The Objective
Daniel Capó

El cansancio de la piedra

«La modernidad nos encierra dentro de una tristeza muy peculiar: la de pensar que la realidad no da más de sí y que ya hemos alcanzado la última frontera»

Opinión
El cansancio de la piedra

Ilustración de Alejandra Svriz

A sus 87 años, el arquitecto Sigurd Lewerentz se obsesionó con los ladrillos. En la iglesia de San Pedro, erigida en Klippan, Suecia, pidió a los albañiles que no ocultaran el cansancio ni la imperfección de la piedra. Si el reino de los cielos pertenece a los que se hacen como niños, qué mejor que en las paredes de un edificio religioso se refleje una luz aún no maleada por la experiencia ni la memoria, debió de pensar. Es cierto que nuestro hombre no buscaba una estética de las ruinas –a pesar de esas fotografías que dedicó a Roma en su viaje a Italia de 1922– ni una coartada crepuscular. Al contrario: intuía el exilio que supone la perfección.

Mientras paseaba con mis hijos por el Cementerio del Bosque, que proyectó Lewerentz junto con Erik Gunnar Asplund en las afueras de Estocolmo, intuí precisamente esa ruptura. Un ciervo rumiaba entre las lápidas, mientras los niños lo miraban asombrados. Una pareja de jubilados buscaba la tumba de Greta Garbo. Lucía un sol espléndido aquel mes de agosto. Pensé que, para un arquitecto, la luz es clave; ¿pero qué luz en concreto? En los mismos años en que se construía el Cementerio del Bosque, el filósofo alemán Walter Benjamin anotó que, en medio de la desolación de la historia, la esperanza se filtra únicamente a través de las grietas. ¿Fue esta la luz que vio Lewerentz? No me cabe duda. Pude constatarlo con mis propios ojos.

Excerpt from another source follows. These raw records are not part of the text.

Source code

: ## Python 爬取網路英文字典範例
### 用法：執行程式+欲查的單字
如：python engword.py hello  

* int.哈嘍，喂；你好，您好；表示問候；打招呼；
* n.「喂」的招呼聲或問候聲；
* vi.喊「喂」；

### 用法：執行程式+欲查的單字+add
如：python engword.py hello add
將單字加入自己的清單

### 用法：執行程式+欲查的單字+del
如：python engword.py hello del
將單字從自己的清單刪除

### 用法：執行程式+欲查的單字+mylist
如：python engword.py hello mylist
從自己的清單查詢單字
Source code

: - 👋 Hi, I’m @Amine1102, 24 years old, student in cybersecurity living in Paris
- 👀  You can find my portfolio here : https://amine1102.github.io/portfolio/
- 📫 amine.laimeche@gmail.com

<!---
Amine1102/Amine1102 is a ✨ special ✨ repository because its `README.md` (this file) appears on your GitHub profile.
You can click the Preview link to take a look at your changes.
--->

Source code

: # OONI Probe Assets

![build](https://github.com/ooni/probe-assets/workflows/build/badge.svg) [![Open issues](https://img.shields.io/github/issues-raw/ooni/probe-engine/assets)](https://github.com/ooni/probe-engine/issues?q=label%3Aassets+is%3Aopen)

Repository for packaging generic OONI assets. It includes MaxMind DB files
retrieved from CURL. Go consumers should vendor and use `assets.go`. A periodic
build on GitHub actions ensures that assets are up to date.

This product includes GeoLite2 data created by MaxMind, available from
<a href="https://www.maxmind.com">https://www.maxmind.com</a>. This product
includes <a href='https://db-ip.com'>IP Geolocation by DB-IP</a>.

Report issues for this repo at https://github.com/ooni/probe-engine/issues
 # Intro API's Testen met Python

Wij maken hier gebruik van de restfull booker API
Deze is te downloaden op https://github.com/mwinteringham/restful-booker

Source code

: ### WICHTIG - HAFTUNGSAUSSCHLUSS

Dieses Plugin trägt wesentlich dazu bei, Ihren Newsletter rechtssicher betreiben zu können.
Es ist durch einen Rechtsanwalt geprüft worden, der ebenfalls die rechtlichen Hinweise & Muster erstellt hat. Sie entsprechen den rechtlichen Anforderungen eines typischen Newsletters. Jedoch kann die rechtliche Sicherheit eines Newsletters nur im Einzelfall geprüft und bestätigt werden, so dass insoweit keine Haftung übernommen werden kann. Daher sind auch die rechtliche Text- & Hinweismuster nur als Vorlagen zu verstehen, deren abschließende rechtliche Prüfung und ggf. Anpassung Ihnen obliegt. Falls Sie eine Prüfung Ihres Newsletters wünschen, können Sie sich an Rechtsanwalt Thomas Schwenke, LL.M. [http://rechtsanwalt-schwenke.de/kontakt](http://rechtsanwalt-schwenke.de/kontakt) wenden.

«Lewerentz prefirió acercarse al hombre y respetarlo tal como es: frágil, inseguro y mortal, hermoso y digno»


La memoria conoce la verdad del tiempo. Toda construcción es provisional; cualquier simetría, efímera. Lo que Lewerentz hizo fue asumir esta regla desde el principio. Quiso negarle a la modernidad su aspiración totalitaria para devolverle su humildad de origen. Y, sin embargo, allí nada queda al azar. La aparente rudeza de San Pedro oculta la precisión de un metafísico unida a la espiritualidad de un místico. Podría enumerar sus obras con devoción, una tras otra: el Cementerio del Bosque y su capilla de la Resurrección, la iglesia de San Marcos –con la penumbra de sus pasillos y sus maderas sin barnizar– y, como testamento último, esta iglesia de San Pedro en la lejana provincia de Escania.

Son espacios religiosos cuya mirada se opone al falso ideal de transparencia que caracterizó al siglo XX y que convierte las funcionalidades constructivas en excusa para el exhibicionismo. Lewerentz se negó a complacer el gusto del ojo habituado a la pureza del diseño industrial. Prefirió acercarse al hombre y respetarlo tal como es: frágil, inseguro y mortal, hermoso y digno.

Aún más al norte, cerca de una antigua catedral gótica, escuché años más tarde al sabio Rémi Brague reflexionar sobre las viejas naciones que construyeron Europa. Recordé entonces un párrafo de su libro La vía romana, donde elogia la provechosa fecundidad de las culturas que se abren a la potencialidad de lo elevado. La aparente perfección de la modernidad nos encierra dentro de una tristeza muy peculiar: la de pensar que la realidad no da más de sí y que, por tanto, ya hemos alcanzado la última frontera. Nuestro mundo -gnóstico en su raíz- conceptúa como algo casi herético y contracultural el hecho de amar la realidad concreta y de cuidarla para que dé fruto. La realidad es imperfecta, pero está impregnada de vida y de consuelo. Esta quizás sea la lección que ha querido legarnos el maestro sueco Sigurd Lewerentz, el amor por lo humilde puesto al servicio de una verdad que nos eleva.